### Data extracts

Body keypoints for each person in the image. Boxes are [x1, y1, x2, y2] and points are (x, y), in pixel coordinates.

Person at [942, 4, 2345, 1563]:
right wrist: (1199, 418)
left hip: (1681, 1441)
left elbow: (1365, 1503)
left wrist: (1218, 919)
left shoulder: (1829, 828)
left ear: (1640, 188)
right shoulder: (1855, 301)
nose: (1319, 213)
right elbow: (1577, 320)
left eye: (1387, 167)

######
### Data extracts

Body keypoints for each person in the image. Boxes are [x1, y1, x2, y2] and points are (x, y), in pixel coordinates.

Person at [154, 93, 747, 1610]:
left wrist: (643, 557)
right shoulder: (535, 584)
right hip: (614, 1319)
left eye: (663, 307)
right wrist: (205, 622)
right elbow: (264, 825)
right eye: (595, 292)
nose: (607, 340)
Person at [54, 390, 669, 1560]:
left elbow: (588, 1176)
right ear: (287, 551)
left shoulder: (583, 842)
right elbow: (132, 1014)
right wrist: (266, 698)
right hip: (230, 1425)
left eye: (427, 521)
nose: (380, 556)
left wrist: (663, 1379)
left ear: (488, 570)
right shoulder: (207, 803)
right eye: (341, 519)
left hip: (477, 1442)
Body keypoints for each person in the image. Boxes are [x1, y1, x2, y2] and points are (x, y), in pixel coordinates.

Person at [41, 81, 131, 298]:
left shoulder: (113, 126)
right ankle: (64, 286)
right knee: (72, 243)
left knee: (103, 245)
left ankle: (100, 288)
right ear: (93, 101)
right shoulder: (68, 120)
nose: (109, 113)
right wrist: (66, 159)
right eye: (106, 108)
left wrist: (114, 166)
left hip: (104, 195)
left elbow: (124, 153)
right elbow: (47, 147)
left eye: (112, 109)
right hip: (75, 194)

######

» Work task
Only the lines holding the word "wrist" belong in the answer; copy them from the listing above.

» Exercise response
right wrist: (1199, 418)
left wrist: (1218, 919)
left wrist: (643, 557)
right wrist: (205, 622)
right wrist: (266, 698)
left wrist: (663, 1379)
right wrist: (66, 159)
left wrist: (114, 166)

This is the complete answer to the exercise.